The industry did receive some help from the Treasury Department, which in May gave wind energy developers more time to complete construction in order to qualify for a federal tax credit. Businesses now have to finish projects they began in 2016 and 2017 within five years, up from four years previously. EDF began its project in 2016.
“Everybody is trying to figure out how everything is going to land,” said Benoit Rigal, a vice president of engineering and construction for EDF.
A virus scare in a small Nebraska town
On March 13, EDF was preparing the site to receive three dozen blades that harness the wind. These are some of the first components the company had expected to arrive in the village of Milligan, Nebraska, less than an hour southwest of Lincoln.
But three days before the blades were scheduled to arrived, Dwynne Igau, an EDF planning and construction manager in charge of the project, received worrying news: one of her workers had taken ill. Igau quickly called off the delivery and ordered about 30% of her crew into quarantine.
The areas around Milligan experienced an early surge in coronavirus cases, driven in part by infections at meatpacking plants. Just a few hundred people live in the village, a railroad community incorporated in 1888 that is surrounded by rows of cornfields and is known as the “Hospitality Capital of Nebraska” because it has services like a salon and spa.
According to EDF, at least three workers tested positive for the virus this year. Several people who worked as contractors and equipment suppliers have also gotten sick.
“We didn’t really think it would spread that much and that fast,” said Gilles Gaudreault, a transport and logistics manager who also oversees the project.
The blades that were delayed in mid-March were on their way from China and sat for days at a railway yard in central Nebraska.

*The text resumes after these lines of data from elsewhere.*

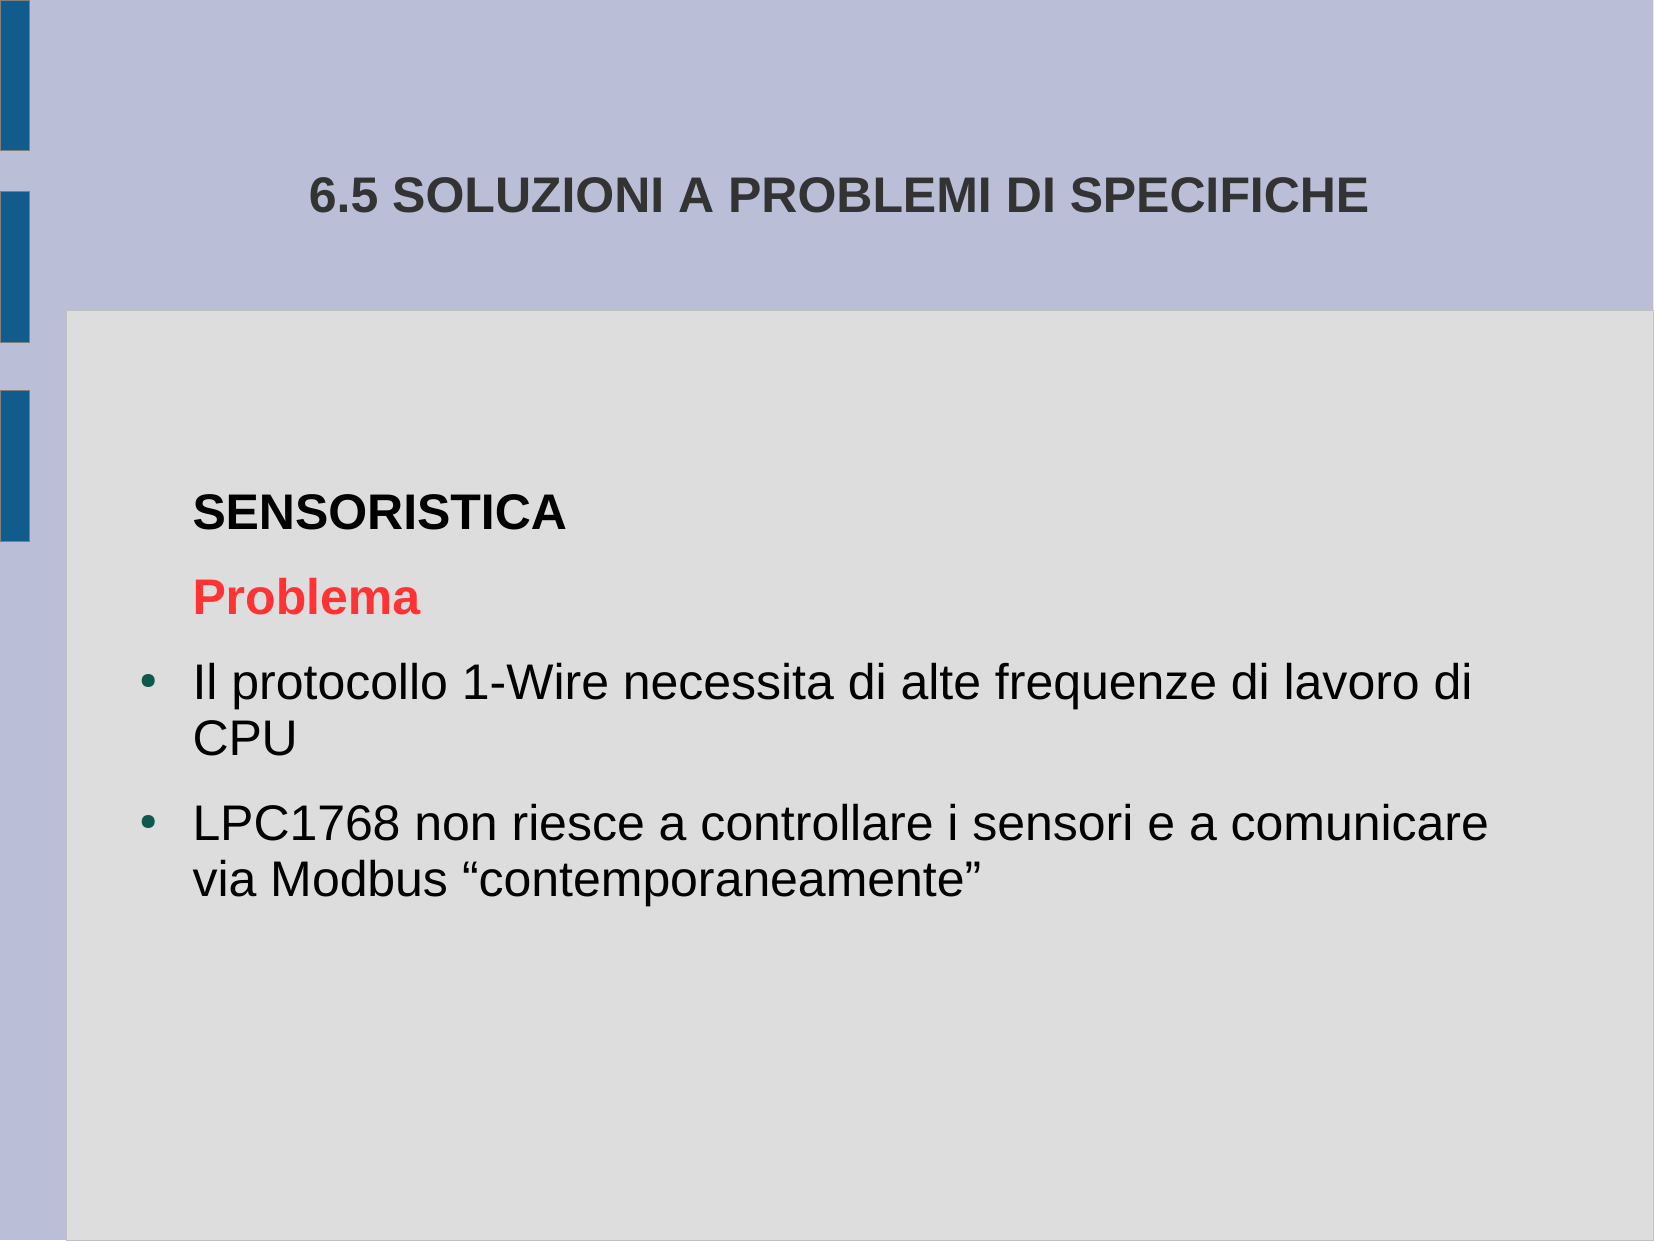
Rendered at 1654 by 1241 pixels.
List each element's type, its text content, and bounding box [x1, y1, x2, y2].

list SENSORISTICA Problema Il protocollo 1-Wire necessita di alte frequenze di lavoro di CPU LPC1768 non riesce a controllare i sensori e a comunicare via Modbus “contemporaneamente” [121, 483, 1534, 910]
title 6.5 SOLUZIONI A PROBLEMI DI SPECIFICHE [121, 91, 1534, 299]
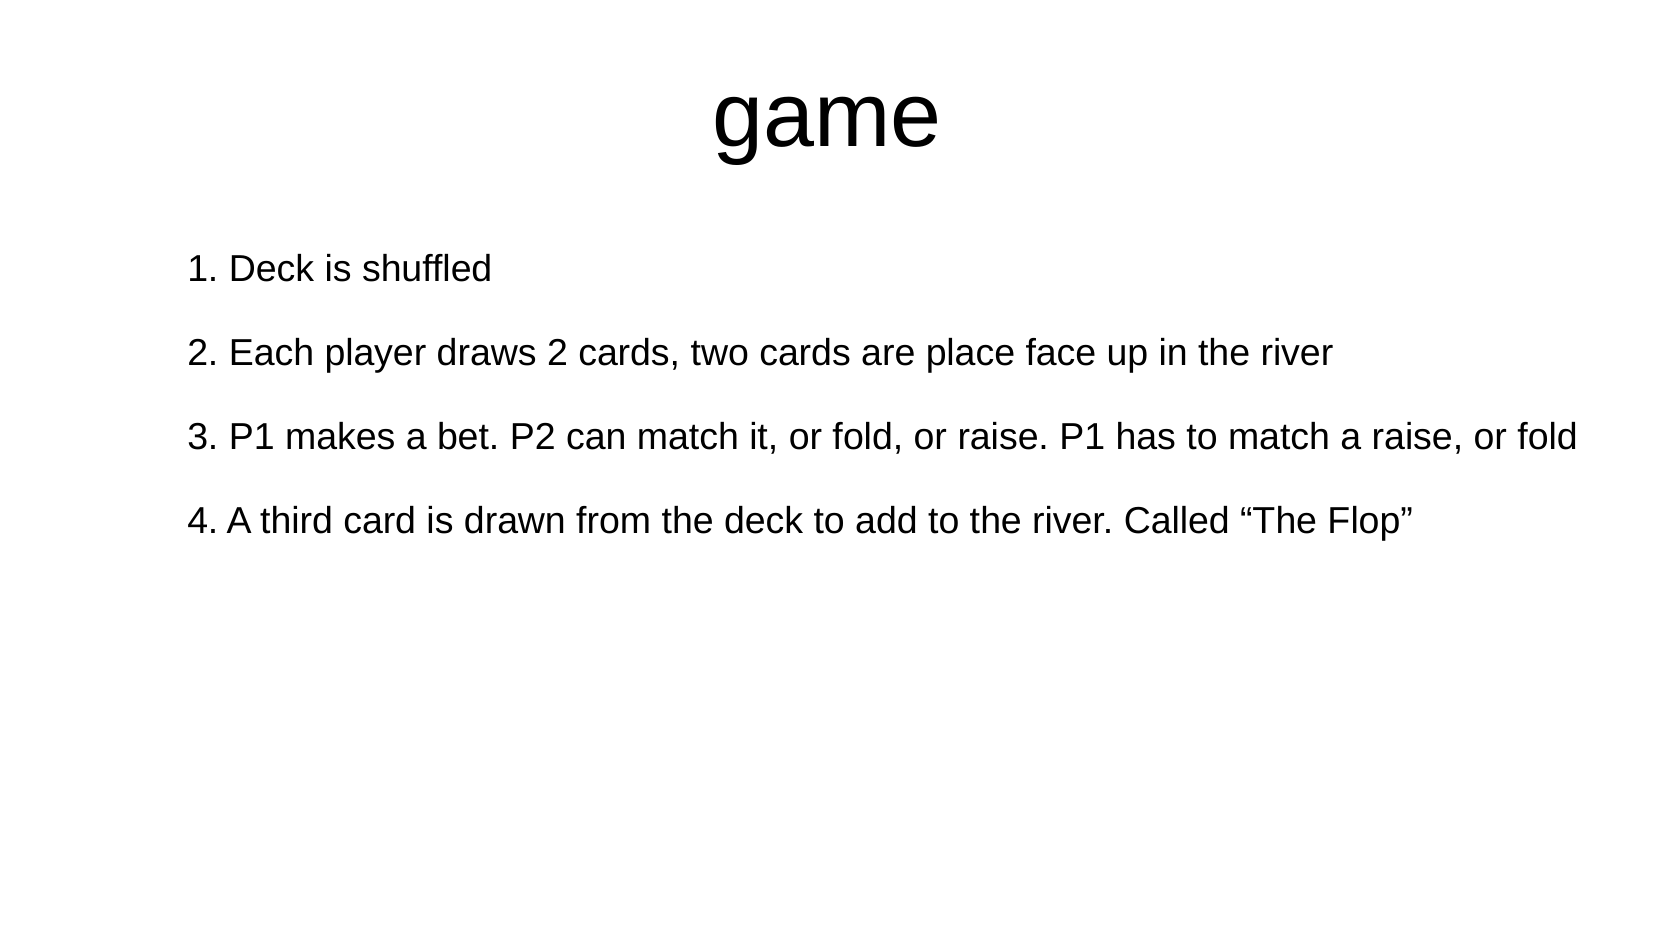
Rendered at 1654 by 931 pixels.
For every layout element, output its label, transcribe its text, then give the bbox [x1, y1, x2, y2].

text_box 1. Deck is shuffled 2. Each player draws 2 cards, two cards are place face up in the river 3. P1 makes a bet. P2 can match it, or fold, or raise. P1 has to match a raise, or fold 4. A third card is drawn from the deck to add to the river. Called “The Flop” [172, 240, 1594, 675]
title game [82, 37, 1571, 193]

But that delay was hardly the last of Igau’s problems.
Another set of blades, from India, were delayed when the government there closed a factory because of a coronavirus outbreak. The plant eventually reopened, but the shutdown had a lasting impact, and the last seven of those blades just arrived at a Houston port last week.

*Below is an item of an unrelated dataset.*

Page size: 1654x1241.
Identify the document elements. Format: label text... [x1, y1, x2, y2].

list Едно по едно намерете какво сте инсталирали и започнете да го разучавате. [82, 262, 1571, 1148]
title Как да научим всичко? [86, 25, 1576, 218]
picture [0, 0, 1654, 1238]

Missing components and shipping delays
In the first week of April, EDF received word from the cylinder maker, which is based in Mexico, that a logistics manager had died from the coronavirus.
“That whole team was quarantined for two weeks,” Igau said, adding that for a time she couldn’t even get the contractor to confirm when “they would be able to return to work.”
She spent days looking for other suppliers and worrying that the setback would mean that the project would not be done by the end of the year. But few companies make the cylinders, which have to be strong enough to hold up heavy turbines and withstand stiff winds. There was little spare capacity available, and even had she found another factory, there was no guarantee she would have been able to arrange for transportation because the shipping routes had been disrupted by the pandemic, too.
But it wasn’t just the cylinders that Igau had to worry about. She was also having trouble securing blades for her turbines.
Supplies of balsa wood, a major component of wind turbine blades, became scarce this spring because about 95% of it comes from Ecuador, which was overwhelmed by the pandemic. At one point, so many people were dying there that bodies wrapped in plastic bags lay in the streets.
With just over two months left in the year, the first five turbines started spinning last week, giving EDF some hope that it will meet its deadline. But the number of coronavirus cases are on the rise across the country, and flu season is beginning, leaving executives uncertain.
“Every day something could happen on site that means our entire team could go into quarantine,” Igau said. “I don’t know how we will finish by the end of the year.”